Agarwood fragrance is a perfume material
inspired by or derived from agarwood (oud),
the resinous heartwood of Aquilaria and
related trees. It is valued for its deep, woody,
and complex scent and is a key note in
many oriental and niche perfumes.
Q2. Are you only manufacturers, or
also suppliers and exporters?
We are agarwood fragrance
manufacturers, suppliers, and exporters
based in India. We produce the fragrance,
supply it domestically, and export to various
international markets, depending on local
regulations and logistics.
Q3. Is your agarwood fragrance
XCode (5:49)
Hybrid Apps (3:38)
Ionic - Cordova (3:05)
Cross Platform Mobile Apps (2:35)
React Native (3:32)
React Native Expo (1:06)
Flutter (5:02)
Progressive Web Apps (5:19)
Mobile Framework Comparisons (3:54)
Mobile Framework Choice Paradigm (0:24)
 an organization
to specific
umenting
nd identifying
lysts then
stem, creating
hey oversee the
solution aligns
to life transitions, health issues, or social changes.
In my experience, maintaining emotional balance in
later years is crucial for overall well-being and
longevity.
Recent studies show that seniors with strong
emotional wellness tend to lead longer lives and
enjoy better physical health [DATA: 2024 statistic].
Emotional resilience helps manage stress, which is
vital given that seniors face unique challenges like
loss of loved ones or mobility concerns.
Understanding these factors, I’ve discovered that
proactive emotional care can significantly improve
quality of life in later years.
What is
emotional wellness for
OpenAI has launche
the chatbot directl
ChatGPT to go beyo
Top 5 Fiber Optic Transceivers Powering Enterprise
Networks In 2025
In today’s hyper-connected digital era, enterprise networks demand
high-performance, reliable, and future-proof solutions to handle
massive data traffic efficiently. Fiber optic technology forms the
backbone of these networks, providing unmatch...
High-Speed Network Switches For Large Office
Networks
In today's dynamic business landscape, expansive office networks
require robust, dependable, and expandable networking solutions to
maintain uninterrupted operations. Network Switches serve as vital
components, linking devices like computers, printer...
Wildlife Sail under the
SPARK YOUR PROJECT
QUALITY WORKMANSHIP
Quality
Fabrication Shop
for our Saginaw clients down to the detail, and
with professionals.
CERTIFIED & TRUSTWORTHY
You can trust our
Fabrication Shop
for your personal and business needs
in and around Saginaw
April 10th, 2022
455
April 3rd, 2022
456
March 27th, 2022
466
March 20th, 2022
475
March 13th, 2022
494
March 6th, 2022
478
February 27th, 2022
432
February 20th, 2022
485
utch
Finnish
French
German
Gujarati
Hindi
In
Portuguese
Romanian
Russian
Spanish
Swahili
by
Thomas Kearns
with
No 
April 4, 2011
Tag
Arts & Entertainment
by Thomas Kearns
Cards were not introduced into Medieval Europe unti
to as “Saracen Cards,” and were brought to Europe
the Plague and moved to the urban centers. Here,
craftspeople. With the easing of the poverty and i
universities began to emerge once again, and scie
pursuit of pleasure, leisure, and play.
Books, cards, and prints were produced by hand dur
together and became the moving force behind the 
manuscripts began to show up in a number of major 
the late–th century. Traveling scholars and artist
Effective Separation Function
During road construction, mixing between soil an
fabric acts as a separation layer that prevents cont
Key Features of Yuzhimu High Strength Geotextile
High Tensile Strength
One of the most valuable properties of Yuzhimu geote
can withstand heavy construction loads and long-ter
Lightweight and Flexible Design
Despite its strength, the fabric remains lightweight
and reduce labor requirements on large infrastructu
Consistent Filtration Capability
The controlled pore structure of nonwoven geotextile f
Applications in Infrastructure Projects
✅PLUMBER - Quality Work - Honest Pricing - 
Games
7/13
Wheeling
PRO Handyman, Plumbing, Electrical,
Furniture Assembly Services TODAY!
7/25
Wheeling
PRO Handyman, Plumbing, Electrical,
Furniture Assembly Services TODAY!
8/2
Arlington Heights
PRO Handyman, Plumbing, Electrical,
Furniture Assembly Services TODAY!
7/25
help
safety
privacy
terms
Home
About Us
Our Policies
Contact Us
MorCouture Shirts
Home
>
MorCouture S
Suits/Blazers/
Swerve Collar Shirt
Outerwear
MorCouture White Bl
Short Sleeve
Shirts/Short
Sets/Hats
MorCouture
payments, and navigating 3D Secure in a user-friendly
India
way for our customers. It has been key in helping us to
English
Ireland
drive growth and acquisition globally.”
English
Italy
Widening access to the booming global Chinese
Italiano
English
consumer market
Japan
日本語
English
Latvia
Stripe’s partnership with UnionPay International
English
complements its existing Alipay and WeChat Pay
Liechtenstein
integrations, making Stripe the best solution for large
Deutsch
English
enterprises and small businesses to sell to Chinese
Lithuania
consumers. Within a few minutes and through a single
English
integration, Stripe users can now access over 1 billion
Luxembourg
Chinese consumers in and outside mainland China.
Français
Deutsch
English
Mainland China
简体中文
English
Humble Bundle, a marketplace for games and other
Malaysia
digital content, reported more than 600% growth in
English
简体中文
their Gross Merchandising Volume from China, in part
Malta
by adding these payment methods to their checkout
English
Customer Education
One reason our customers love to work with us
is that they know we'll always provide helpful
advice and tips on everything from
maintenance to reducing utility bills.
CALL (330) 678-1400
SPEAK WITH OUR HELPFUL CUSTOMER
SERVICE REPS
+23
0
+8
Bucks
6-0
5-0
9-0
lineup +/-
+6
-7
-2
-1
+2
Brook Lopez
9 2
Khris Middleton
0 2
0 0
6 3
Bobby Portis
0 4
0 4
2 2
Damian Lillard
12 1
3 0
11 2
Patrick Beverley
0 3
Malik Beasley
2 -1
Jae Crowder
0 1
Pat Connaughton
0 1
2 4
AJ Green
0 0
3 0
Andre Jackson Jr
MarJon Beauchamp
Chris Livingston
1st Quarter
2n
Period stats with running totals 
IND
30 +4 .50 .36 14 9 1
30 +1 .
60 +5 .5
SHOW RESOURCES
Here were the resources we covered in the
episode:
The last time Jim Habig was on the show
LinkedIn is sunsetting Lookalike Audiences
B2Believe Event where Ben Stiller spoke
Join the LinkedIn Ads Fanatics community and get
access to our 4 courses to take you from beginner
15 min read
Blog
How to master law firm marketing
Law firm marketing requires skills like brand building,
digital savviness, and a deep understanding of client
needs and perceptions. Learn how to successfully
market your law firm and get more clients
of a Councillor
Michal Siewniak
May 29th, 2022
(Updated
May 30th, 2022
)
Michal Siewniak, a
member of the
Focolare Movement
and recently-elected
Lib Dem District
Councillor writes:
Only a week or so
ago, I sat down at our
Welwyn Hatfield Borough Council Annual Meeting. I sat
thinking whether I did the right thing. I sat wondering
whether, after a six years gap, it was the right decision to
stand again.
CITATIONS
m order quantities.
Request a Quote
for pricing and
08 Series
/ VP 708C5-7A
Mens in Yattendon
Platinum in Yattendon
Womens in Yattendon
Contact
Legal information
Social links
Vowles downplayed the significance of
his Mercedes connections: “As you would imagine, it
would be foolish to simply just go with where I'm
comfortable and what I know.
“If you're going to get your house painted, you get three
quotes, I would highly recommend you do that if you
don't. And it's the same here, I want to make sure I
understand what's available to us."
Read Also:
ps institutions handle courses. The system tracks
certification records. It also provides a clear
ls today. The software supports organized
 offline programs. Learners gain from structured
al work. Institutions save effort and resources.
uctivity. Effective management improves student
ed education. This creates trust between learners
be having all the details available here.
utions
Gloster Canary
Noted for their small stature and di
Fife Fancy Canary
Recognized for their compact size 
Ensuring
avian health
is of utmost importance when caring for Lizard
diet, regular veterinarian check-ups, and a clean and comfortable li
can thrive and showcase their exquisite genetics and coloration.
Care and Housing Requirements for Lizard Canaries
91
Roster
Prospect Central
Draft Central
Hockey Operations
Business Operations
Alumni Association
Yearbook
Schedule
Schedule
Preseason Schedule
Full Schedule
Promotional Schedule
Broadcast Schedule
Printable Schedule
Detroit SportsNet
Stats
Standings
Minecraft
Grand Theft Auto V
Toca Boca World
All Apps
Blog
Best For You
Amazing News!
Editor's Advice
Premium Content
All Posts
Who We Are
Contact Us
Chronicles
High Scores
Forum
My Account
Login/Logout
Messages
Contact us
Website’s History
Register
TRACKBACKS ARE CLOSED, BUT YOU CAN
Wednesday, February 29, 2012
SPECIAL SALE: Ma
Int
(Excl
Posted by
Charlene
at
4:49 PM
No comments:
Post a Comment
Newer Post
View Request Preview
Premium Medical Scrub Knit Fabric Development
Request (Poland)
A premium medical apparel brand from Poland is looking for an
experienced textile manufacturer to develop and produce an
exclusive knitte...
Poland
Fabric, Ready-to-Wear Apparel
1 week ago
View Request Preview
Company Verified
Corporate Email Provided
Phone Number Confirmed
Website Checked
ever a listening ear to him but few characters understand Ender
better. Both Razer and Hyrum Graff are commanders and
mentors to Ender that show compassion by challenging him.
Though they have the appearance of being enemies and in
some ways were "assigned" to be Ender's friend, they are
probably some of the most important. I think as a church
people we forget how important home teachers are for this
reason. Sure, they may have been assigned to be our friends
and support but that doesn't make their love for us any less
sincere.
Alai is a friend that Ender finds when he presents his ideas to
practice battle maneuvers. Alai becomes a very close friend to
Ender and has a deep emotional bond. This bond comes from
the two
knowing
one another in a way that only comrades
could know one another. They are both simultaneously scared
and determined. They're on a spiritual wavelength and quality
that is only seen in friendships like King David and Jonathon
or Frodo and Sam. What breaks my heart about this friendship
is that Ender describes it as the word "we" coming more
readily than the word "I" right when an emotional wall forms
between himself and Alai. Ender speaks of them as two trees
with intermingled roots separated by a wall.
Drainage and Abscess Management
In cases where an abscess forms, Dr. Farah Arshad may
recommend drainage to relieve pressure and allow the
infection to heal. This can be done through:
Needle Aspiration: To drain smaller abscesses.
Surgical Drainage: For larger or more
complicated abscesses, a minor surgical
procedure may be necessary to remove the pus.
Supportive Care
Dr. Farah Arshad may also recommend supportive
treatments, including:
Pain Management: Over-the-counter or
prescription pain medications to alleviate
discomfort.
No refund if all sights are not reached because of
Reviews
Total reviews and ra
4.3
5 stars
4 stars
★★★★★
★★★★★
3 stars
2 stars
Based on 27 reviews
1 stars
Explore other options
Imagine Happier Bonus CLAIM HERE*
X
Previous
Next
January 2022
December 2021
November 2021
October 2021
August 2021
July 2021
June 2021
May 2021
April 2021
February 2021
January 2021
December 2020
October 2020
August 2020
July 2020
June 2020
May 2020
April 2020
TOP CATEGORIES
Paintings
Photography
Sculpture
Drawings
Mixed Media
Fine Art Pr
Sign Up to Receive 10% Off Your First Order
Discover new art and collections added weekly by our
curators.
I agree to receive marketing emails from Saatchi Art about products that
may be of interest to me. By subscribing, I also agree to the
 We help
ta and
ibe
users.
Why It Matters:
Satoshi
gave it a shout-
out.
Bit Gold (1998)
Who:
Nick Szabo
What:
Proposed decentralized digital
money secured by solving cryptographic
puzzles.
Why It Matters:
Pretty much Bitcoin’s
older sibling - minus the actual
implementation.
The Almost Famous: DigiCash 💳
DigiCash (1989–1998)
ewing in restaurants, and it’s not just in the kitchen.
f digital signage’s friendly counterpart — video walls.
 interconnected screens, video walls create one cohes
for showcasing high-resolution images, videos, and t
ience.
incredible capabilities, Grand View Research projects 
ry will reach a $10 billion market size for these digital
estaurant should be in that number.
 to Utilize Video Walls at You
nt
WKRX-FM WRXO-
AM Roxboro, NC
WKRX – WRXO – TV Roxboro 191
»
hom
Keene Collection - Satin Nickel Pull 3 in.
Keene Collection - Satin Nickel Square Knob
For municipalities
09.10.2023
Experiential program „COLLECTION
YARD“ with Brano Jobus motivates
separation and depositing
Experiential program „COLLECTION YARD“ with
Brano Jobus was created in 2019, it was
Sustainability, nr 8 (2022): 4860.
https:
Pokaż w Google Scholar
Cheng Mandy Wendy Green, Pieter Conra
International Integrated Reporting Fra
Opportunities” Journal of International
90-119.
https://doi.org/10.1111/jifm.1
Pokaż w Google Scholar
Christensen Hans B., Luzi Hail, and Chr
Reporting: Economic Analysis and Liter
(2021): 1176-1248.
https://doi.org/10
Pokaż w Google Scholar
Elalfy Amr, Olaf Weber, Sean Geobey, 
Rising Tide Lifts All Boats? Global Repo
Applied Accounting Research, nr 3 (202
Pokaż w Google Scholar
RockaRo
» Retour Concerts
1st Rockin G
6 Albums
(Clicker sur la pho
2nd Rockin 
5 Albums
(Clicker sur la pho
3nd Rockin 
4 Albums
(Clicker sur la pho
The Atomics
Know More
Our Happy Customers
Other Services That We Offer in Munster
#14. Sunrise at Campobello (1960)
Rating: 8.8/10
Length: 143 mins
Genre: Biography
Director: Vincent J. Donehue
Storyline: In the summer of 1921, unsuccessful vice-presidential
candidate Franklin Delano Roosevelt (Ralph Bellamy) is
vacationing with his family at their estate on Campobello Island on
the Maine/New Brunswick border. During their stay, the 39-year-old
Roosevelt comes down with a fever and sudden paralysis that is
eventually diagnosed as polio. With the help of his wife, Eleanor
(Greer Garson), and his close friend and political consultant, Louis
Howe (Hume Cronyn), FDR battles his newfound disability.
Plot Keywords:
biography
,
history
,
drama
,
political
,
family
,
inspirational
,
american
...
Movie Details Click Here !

....................

Please print the data word for word, from its very first line up to and including the line that contains "SPARK YOUR PROJECT".

_RESPONSE:_
Agarwood fragrance is a perfume material
inspired by or derived from agarwood (oud),
the resinous heartwood of Aquilaria and
related trees. It is valued for its deep, woody,
and complex scent and is a key note in
many oriental and niche perfumes.
Q2. Are you only manufacturers, or
also suppliers and exporters?
We are agarwood fragrance
manufacturers, suppliers, and exporters
based in India. We produce the fragrance,
supply it domestically, and export to various
international markets, depending on local
regulations and logistics.
Q3. Is your agarwood fragrance
XCode (5:49)
Hybrid Apps (3:38)
Ionic - Cordova (3:05)
Cross Platform Mobile Apps (2:35)
React Native (3:32)
React Native Expo (1:06)
Flutter (5:02)
Progressive Web Apps (5:19)
Mobile Framework Comparisons (3:54)
Mobile Framework Choice Paradigm (0:24)
 an organization
to specific
umenting
nd identifying
lysts then
stem, creating
hey oversee the
solution aligns
to life transitions, health issues, or social changes.
In my experience, maintaining emotional balance in
later years is crucial for overall well-being and
longevity.
Recent studies show that seniors with strong
emotional wellness tend to lead longer lives and
enjoy better physical health [DATA: 2024 statistic].
Emotional resilience helps manage stress, which is
vital given that seniors face unique challenges like
loss of loved ones or mobility concerns.
Understanding these factors, I’ve discovered that
proactive emotional care can significantly improve
quality of life in later years.
What is
emotional wellness for
OpenAI has launche
the chatbot directl
ChatGPT to go beyo
Top 5 Fiber Optic Transceivers Powering Enterprise
Networks In 2025
In today’s hyper-connected digital era, enterprise networks demand
high-performance, reliable, and future-proof solutions to handle
massive data traffic efficiently. Fiber optic technology forms the
backbone of these networks, providing unmatch...
High-Speed Network Switches For Large Office
Networks
In today's dynamic business landscape, expansive office networks
require robust, dependable, and expandable networking solutions to
maintain uninterrupted operations. Network Switches serve as vital
components, linking devices like computers, printer...
Wildlife Sail under the
SPARK YOUR PROJECT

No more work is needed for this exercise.